3月17日の米国株式市場は主要3指数が2日続伸した。ダウ平均は+46.85ドル(+0.10%)の46,993.26ドル、S&P500は+0.25%の6,716.09ポイント、ナスダック総合は+0.47%の22,479.53。ラッセル2000も+0.67%と小型株が堅調だった。VIXは22.37に低下し、先週の27台から大幅に改善。一般消費財セクターが+1%と牽引した。ブレント原油は3%上昇し100ドル超に回帰したが、前週の急落からの反発局面であり市場への影響は限定的だった。政府閉鎖の影響でTSA(運輸保安庁)の遅延や経済データの公表遅れが懸念材料として浮上している。
米国市場3/18 08:44 JST 時点のデータ
米国株2日続伸、デルタ航空急騰とGTC期待
3月17日の米国市場は主要3指数が2日続伸。デルタ航空がQ1売上高ガイダンスを引き上げ7%急騰。NvidiaのGTC2026でVera Rubinの詳細が発表されAI関連株が堅調。ブレント原油は3%上昇し再び100ドル超。VIXは22.37に低下。FOMC会合が18〜19日に控える。
S&P 500
6,716.09
+0.25%
NYダウ
46,993.26
+0.10%
NASDAQ
22,479.53
+0.47%
VIX
22.37
市場概況
セクター動向
一般消費財セクターが+1%と最も好調で、エクスペディアやブッキング・ホールディングスの旅行関連株が買われた。エネルギーセクターもブレント原油の再上昇を受けてXLE(エネルギーETF)が+1%。エクソンモービルが約1%高、オキシデンタル・ペトロリアムが+1.4%。情報技術セクターはNvidiaのGTC効果で堅調を維持。航空株はデルタ航空の好ガイダンスを受けて軒並み上昇した。
注目銘柄
- デルタ航空 (DAL): +6.56% — Q1売上高ガイダンスを150〜153億ドルに引き上げ。法人需要の急増が背景。ただし政府閉鎖によるアトランタハブの運営遅延で税引前利益に約2億ドルの影響と開示。

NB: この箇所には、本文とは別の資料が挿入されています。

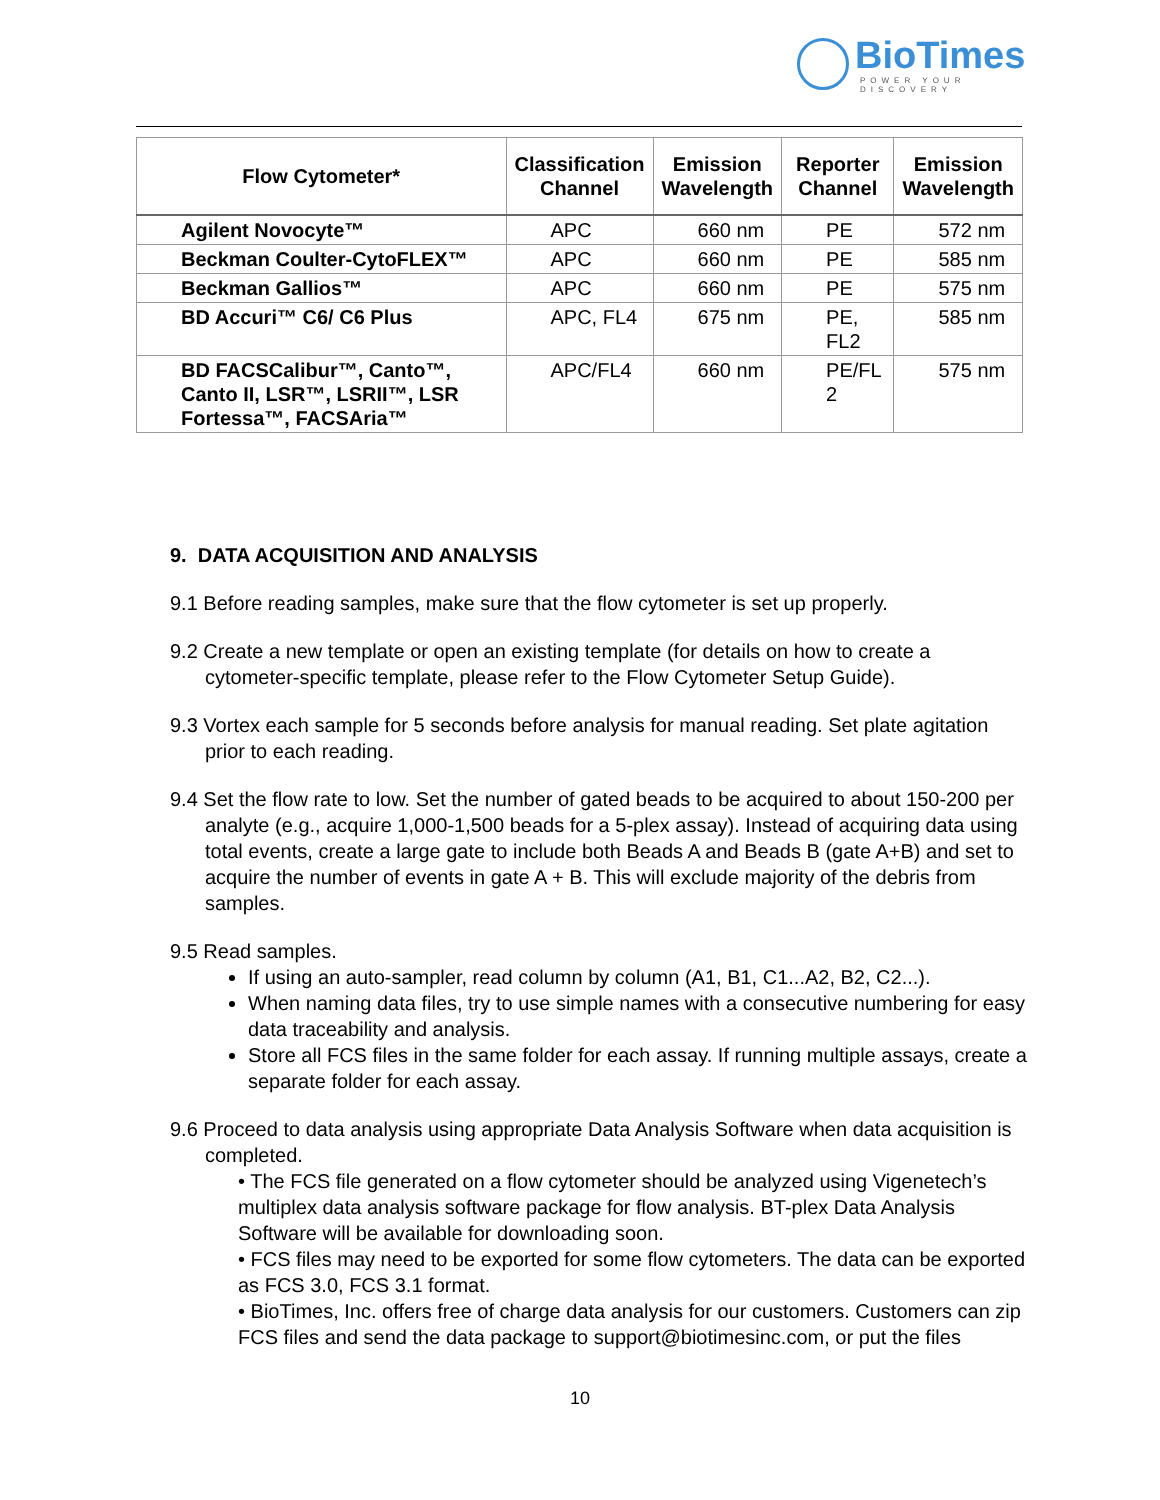Bio Times
POWER YOUR DISCOVERY
| Flow Cytometer* | Classification Channel | Emission Wavelength | Reporter Channel | Emission Wavelength |
| --- | --- | --- | --- | --- |
| Agilent Novocyte™ | APC | 660 nm | PE | 572 nm |
| Beckman Coulter-CytoFLEX™ | APC | 660 nm | PE | 585 nm |
| Beckman Gallios™ | APC | 660 nm | PE | 575 nm |
| BD Accuri™ C6/ C6 Plus | APC, FL4 | 675 nm | PE, FL2 | 585 nm |
| BD FACSCalibur™, Canto™, Canto II, LSR™, LSRII™, LSR Fortessa™, FACSAria™ | APC/FL4 | 660 nm | PE/FL 2 | 575 nm |
9. DATA ACQUISITION AND ANALYSIS
9.1 Before reading samples, make sure that the flow cytometer is set up properly.
9.2 Create a new template or open an existing template (for details on how to create a cytometer-specific template, please refer to the Flow Cytometer Setup Guide).
9.3 Vortex each sample for 5 seconds before analysis for manual reading. Set plate agitation prior to each reading.
9.4 Set the flow rate to low. Set the number of gated beads to be acquired to about 150-200 per analyte (e.g., acquire 1,000-1,500 beads for a 5-plex assay). Instead of acquiring data using total events, create a large gate to include both Beads A and Beads B (gate A+B) and set to acquire the number of events in gate A + B. This will exclude majority of the debris from samples.
9.5 Read samples.
If using an auto-sampler, read column by column (A1, B1, C1...A2, B2, C2...).
When naming data files, try to use simple names with a consecutive numbering for easy data traceability and analysis.
Store all FCS files in the same folder for each assay. If running multiple assays, create a separate folder for each assay.
9.6 Proceed to data analysis using appropriate Data Analysis Software when data acquisition is completed.
• The FCS file generated on a flow cytometer should be analyzed using Vigenetech’s multiplex data analysis software package for flow analysis. BT-plex Data Analysis Software will be available for downloading soon.
• FCS files may need to be exported for some flow cytometers. The data can be exported as FCS 3.0, FCS 3.1 format.
• BioTimes, Inc. offers free of charge data analysis for our customers. Customers can zip FCS files and send the data package to support@biotimesinc.com, or put the files
10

- エヌビディア (NVDA): -0.70% — GTC2026でVera Rubinシステムの詳細を発表したが、利益確定売りに押された。130万部品で構成され、前世代Grace Blackwellの10倍のワットあたり性能。Blackwell・Vera Rubinで1兆ドルの受注見通し。
- エクソンモービル (XOM): +1.00% — ブレント原油の再上昇で石油大手に買い。
- オキシデンタル・ペトロリアム (OXY): +0.84% — 原油高の恩恵で上昇。
債券・為替市場
米国債利回りは低下傾向。政府閉鎖の影響で経済データの公表が遅延しており、金利見通しを巡る不確実性が増している。FRBは政策金利を3.50〜3.75%に据え置いているが、原油高によるインフレ圧力と景気減速リスクの板挟みが続く。為替市場ではドルが底堅く推移したが、利回り低下を受けてやや上値が重い展開だった。
今後の注目ポイント
3月18〜19日のFOMC会合が最大の焦点。原油ショック後のインフレ見通しと政策金利の据え置き継続が見込まれるが、パウエル議長の記者会見での発言トーンが市場を大きく左右する。NvidiaのGTC2026は19日まで開催中で、追加発表への期待が続く。政府閉鎖の長期化による経済データ公表の遅延が、FRBの政策判断や市場分析を困難にしており、不確実性の高い状況が継続する見通し。